In the early twentieth century the Chapel was in need of major restoration. From its initial construction, the width of the nave and narrowness of the aisles, combined with the extreme flatness of the roof, weight of the timber roof and stone vaulting, and ineffectiveness of the flying buttresses, was a source of danger. The roof and vault pushed the walls down and out causing them to lean. The brackets which should have supported the stone vault were not securely bonded to the walls. The flying buttresses, which should have provided supporting pressure from outside the walls to hold the roof up, were not sufficiently sturdy to do so. As a result, cracks had gradually formed from end to end in the vaults.
In December 1920, the restoration of the Chapel began. Sir Harold Brakspear, an architect and archaeologist with the experience needed for such complicated work, led the project. The firm of Thompson & Sons Ltd was contracted and managed on site by their foreman William Hopkins and Robert Burns Robertson, the Chapter Surveyor and Clerk of Works for the Dean and Canons of Windsor. Together, these men endeavoured to secure the building from ruin.
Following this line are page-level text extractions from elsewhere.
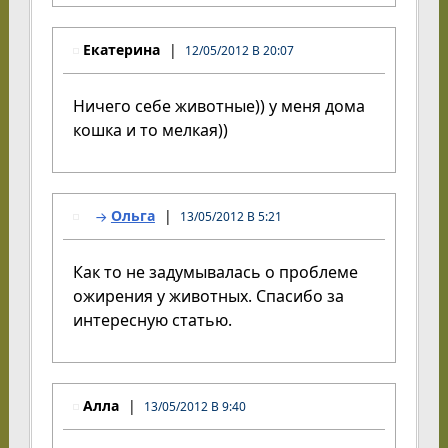
Екатерина
12/05/2012 В 20:07
Ничего себе животные)) у меня дома
кошка и то мелкая))
Ольга
13/05/2012 В 5:21
Как то не задумывалась о проблеме
ожирения у животных. Спасибо за
интересную статью.
Алла
13/05/2012 В 9:40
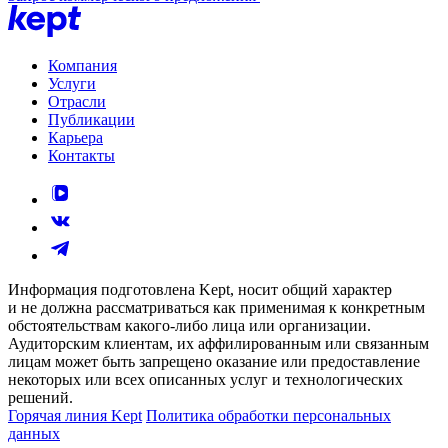
Компания
Услуги
Отрасли
Публикации
Карьера
Контакты
Информация подготовлена Kept, носит общий характер
и не должна рассматриваться как применимая к конкретным
обстоятельствам какого-либо лица или организации.
Аудиторским клиентам, их аффилированным или связанным
лицам может быть запрещено оказание или предоставление
некоторых или всех описанных услуг и технологических
решений.
Горячая линия Kept
Политика обработки персональных
данных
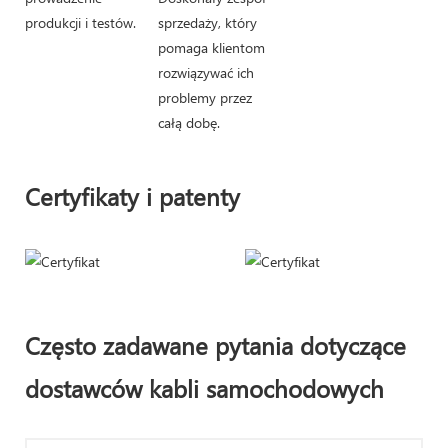
produkcji i testów.
sprzedaży, który
pomaga klientom
rozwiązywać ich
problemy przez
całą dobę.
Certyfikaty i patenty
Często zadawane pytania dotyczące
dostawców kabli samochodowych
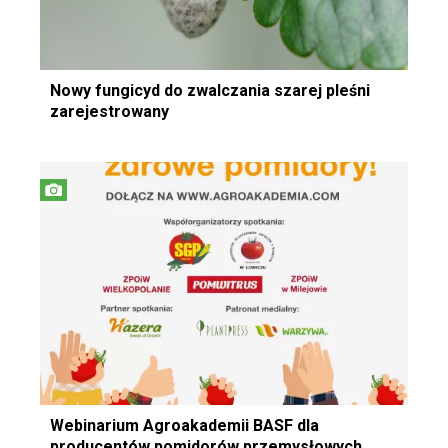
Nowy fungicyd do zwalczania szarej pleśni
zarejestrowany
Webinarium Agroakademii BASF dla
producentów pomidorów przemysłowych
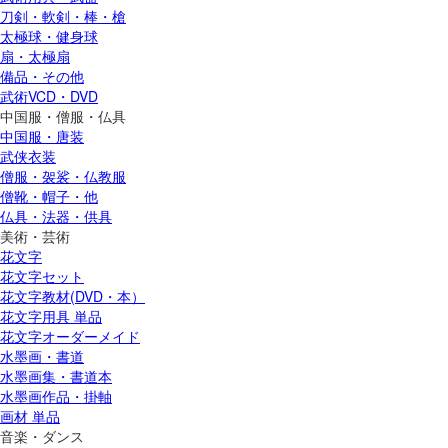
刀剣・軟剣・棒・槍
太極球・健身球
扇・太極扇
備品・その他
武術VCD・DVD
中国服・僧服・仏具
中国服・唐装
武侠衣装
僧服・袈裟・仏教服
僧靴・帽子・他
仏具・法器・供具
美術・芸術
花文字
花文字セット
花文字教材(DVD・本）
花文字用具 単品
花文字オーダーメイド
水墨画・書道
水墨画集・書道本
水墨画作品・掛軸
画材 単品
音楽・ダンス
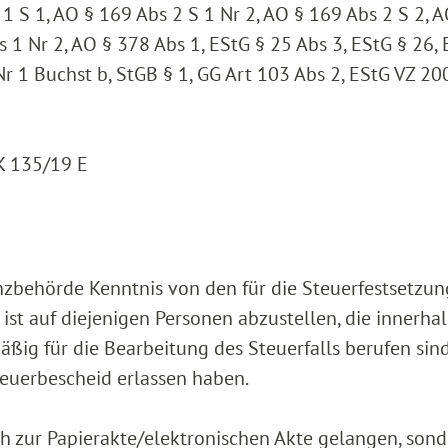
1 S 1, AO § 169 Abs 2 S 1 Nr 2, AO § 169 Abs 2 S 2, 
s 1 Nr 2, AO § 378 Abs 1, EStG § 25 Abs 3, EStG § 26, 
r 1 Buchst b, StGB § 1, GG Art 103 Abs 2, EStG VZ 200
 K 135/19 E
nzbehörde Kenntnis von den für die Steuerfestsetzun
st auf diejenigen Personen abzustellen, die innerhal
ßig für die Bearbeitung des Steuerfalls berufen sin
euerbescheid erlassen haben.
sch zur Papierakte/elektronischen Akte gelangen, son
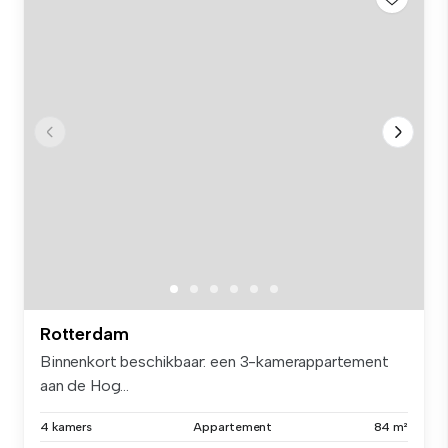
Rotterdam
Binnenkort beschikbaar: een 3-kamerappartement
aan de Hog...
4 kamers
Appartement
84 m²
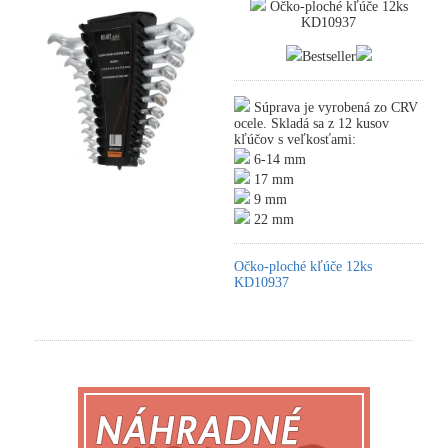
Očko-ploché kľúče 12ks
KD10937
Bestseller
Súprava je vyrobená zo CRV
ocele. Skladá sa z 12 kusov
kľúčov s veľkosťami:
6-14 mm
17 mm
9 mm
22 mm
Očko-ploché kľúče 12ks
KD10937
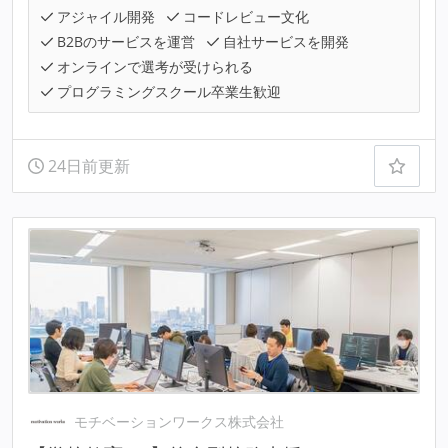
アジャイル開発
コードレビュー文化
B2Bのサービスを運営
自社サービスを開発
オンラインで選考が受けられる
プログラミングスクール卒業生歓迎
24日前更新
モチベーションワークス株式会社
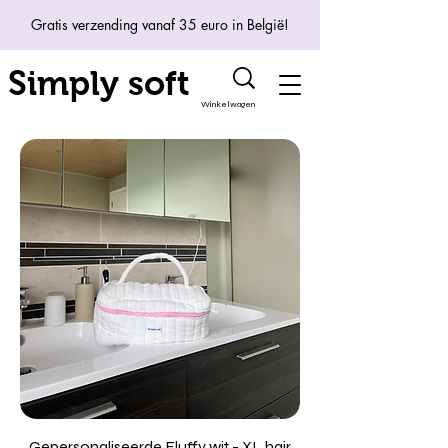
Gratis verzending vanaf 35 euro in België!
Simply soft
Winkelwagen
Gepersonaliseerde Fluffy wit - XL hair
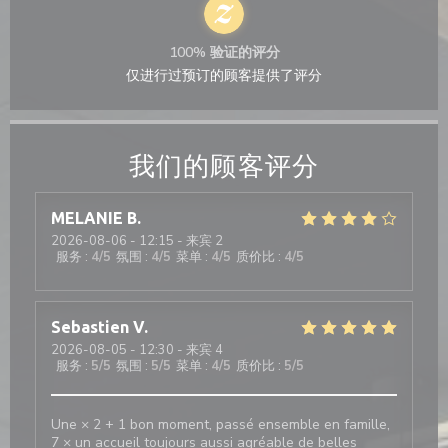
100% 验证的评分
仅进行过预订的顾客提供了评分
我们的顾客评分
MELANIE
B
2026-08-06
- 12:15 - 来宾 2
服务
:
4
/5
氛围
:
4
/5
菜单
:
4
/5
质价比
:
4
/5
Sebastien
V
2026-08-05
- 12:30 - 来宾 4
服务
:
5
/5
氛围
:
5
/5
菜单
:
4
/5
质价比
:
5
/5
Une × 2 + 1 bon moment, passé ensemble en famille,
7 × un accueil toujours aussi agréable de belles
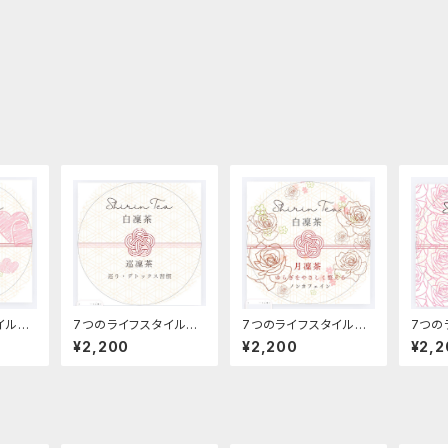
イルコ
7つのライフスタイルコ
7つのライフスタイルコ
7つの
巡月茶
ンセプトティー 巡凜茶
ンセプトティー 月凜茶
ンセプ
¥2,200
¥2,200
¥2,2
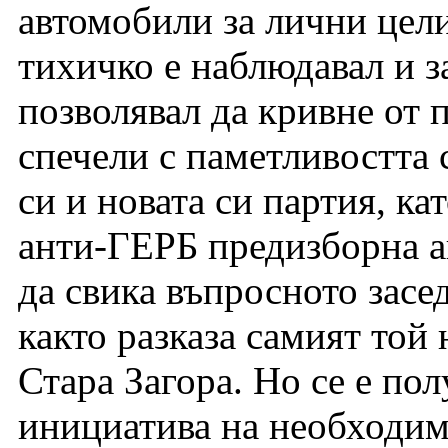
автомобили за лични цел
тихичко е наблюдавал и з
позволявал да кривне от 
спечели с паметливостта 
си и новата си партия, ка
анти-ГЕРБ предизборна ак
да свика въпросното засе
както разказа самият той
Стара Загора. Но се е по
инициатива на необходи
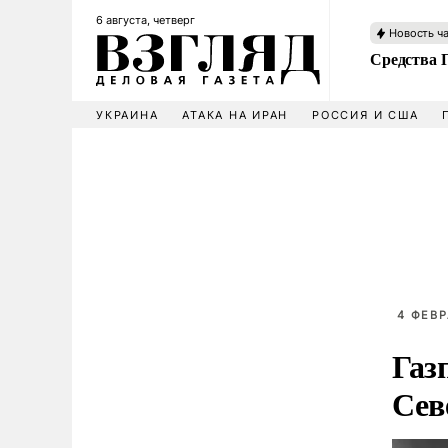
6 августа, четверг
Новость ч
Средства 
УКРАИНА
АТАКА НА ИРАН
РОССИЯ И США
4 ФЕВР
Газ
Сев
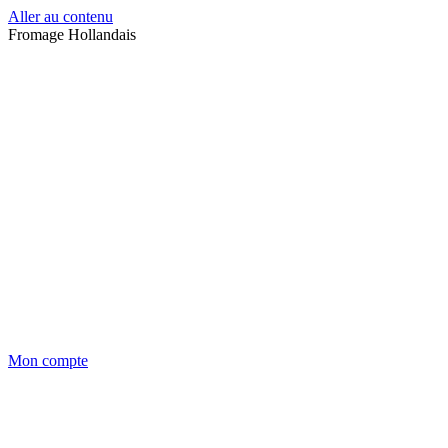
Aller au contenu
Fromage Hollandais
Mon compte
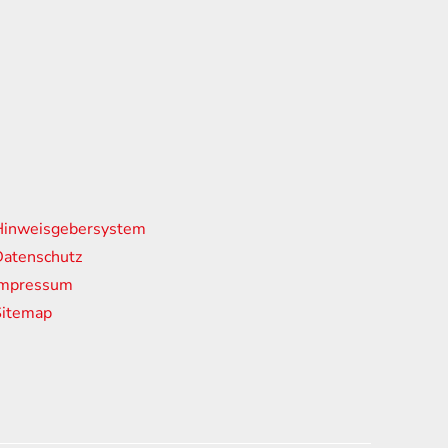
nks
Hinweisgebersystem
atenschutz
Impressum
Sitemap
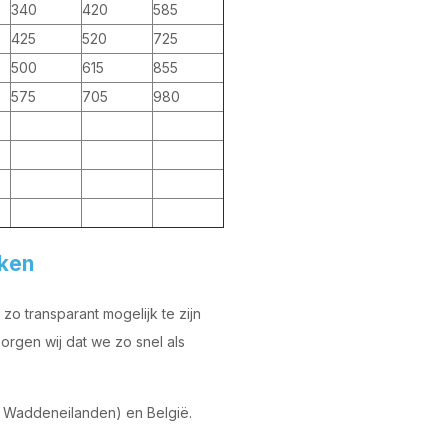
340
420
585
425
520
725
500
615
855
575
705
980
kken
o transparant mogelijk te zijn
orgen wij dat we zo snel als
 Waddeneilanden) en België.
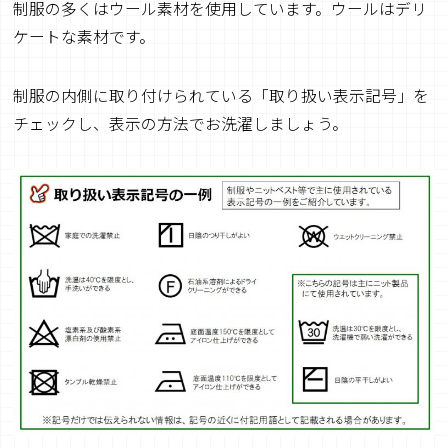
制服の多くはウール素材を使用しています。ウールはデリ
ケートな素材です。
制服の内側に取り付けられている「取り扱い表示記号」を
チェックし、表示の方法でお洗濯しましょう。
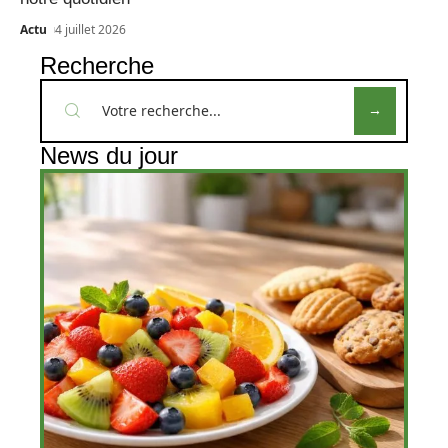
Actu
4 juillet 2026
Recherche
News du jour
In 1925 work moved from the quire to the north and south transepts. Brakspear found that the walls were unable to support the stone vault and roof because they were constructed of thin masonry and large, high windows. Furthermore, there were no buttresses at the transepts to offer the much needed support! They were required to counteract the thrust of the vaulting, but required alterations to the appearance of the Chapel which Brakspear had hoped to avoid.
The addition of these buttresses is virtually the only portion of the works that has not been repaired on the exact lines of the original work, and no one can regret more than I do the necessity of their erection. – Sir Harold Brakspear, October 1926
The new buttresses were started in January 1925; both the north and south transepts were completed in the summer of 1926. The western-most buttress of the south transept (Bray chantry) covered more than half of the entrance to the Chapel. As a consequence, the south porch, built in eighteenth century in Portland stone, was removed and rebuilt at an angle. By building in this way, Brakspear was able to maintain the original archway of the inner doorway.

As worshippers made their way to the thanksgiving service to mark the end of the restoration on 4 November 1930, they followed a new pathway to the south porch. Nearly every feature of the Chapel had undergone some form of restoration or conservation, but this was one of few that were immediately obvious to the eye.